Thanks for this excellent piece, Matthew!!!! I was born and raised in Charleston, SC 66 years ago and as I'm sure you know, we have more than our fair share of "plantation tourism" given the number of plantations still standing there which serve as wedding and tourist destinations. Last year there was a similar dust-up to the one above from some Northern tourists saying the same thing this woman said, but the Black tour guides pushed back saying our history mattered. They didn't change anything they were saying.
Now that they're finally building an African American museum in downtown Charleston it's gonna be interesting to see what tourists have to say then. I say finally because Charleston used to be a majority Black city for a very, long time until white Northerners started flocking in, buying up all the property they could, gentrifying all of our neighborhoods and pushing Black folk further to the north of Charleston proper.

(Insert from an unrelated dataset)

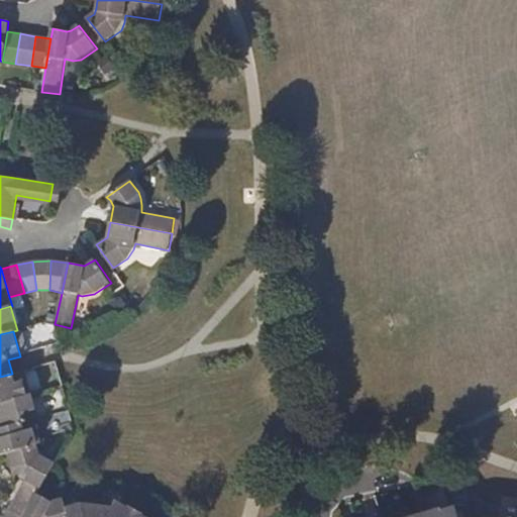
[(12,374),(0,377),(0,402),(31,394),(24,371),(12,374)]
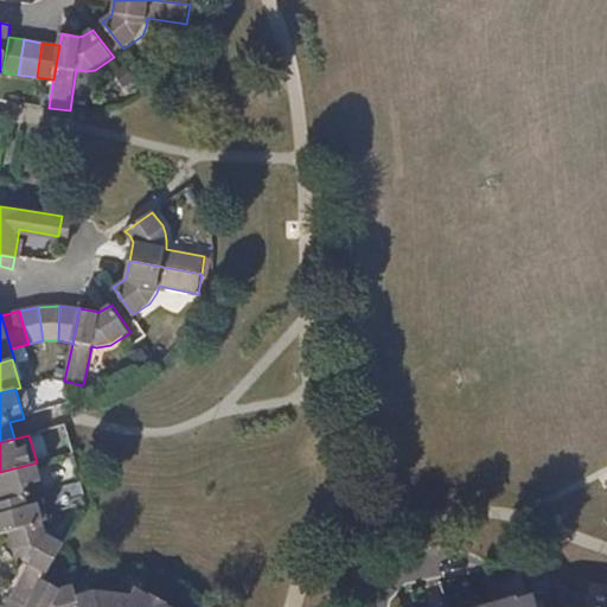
[(45,490),(37,462),(0,472),(0,503),(39,492),(45,490)]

From 1619 to 1808, nearly half of the enslaved West Africans shipped to America from Senegambia, Sierra Leone and Congo came through the city after first being quarantined and scrubbed down on the barrier island of Isle of Palms where the pest houses used to be to make sure they brought no infectious diseases into the settlement of Charleston where they were then auctioned off. It's now a very expensive place where white folk live and vacation but Fort Moultrie, a part of the Fort Sumter National Monument administered by the National Park Service is also there.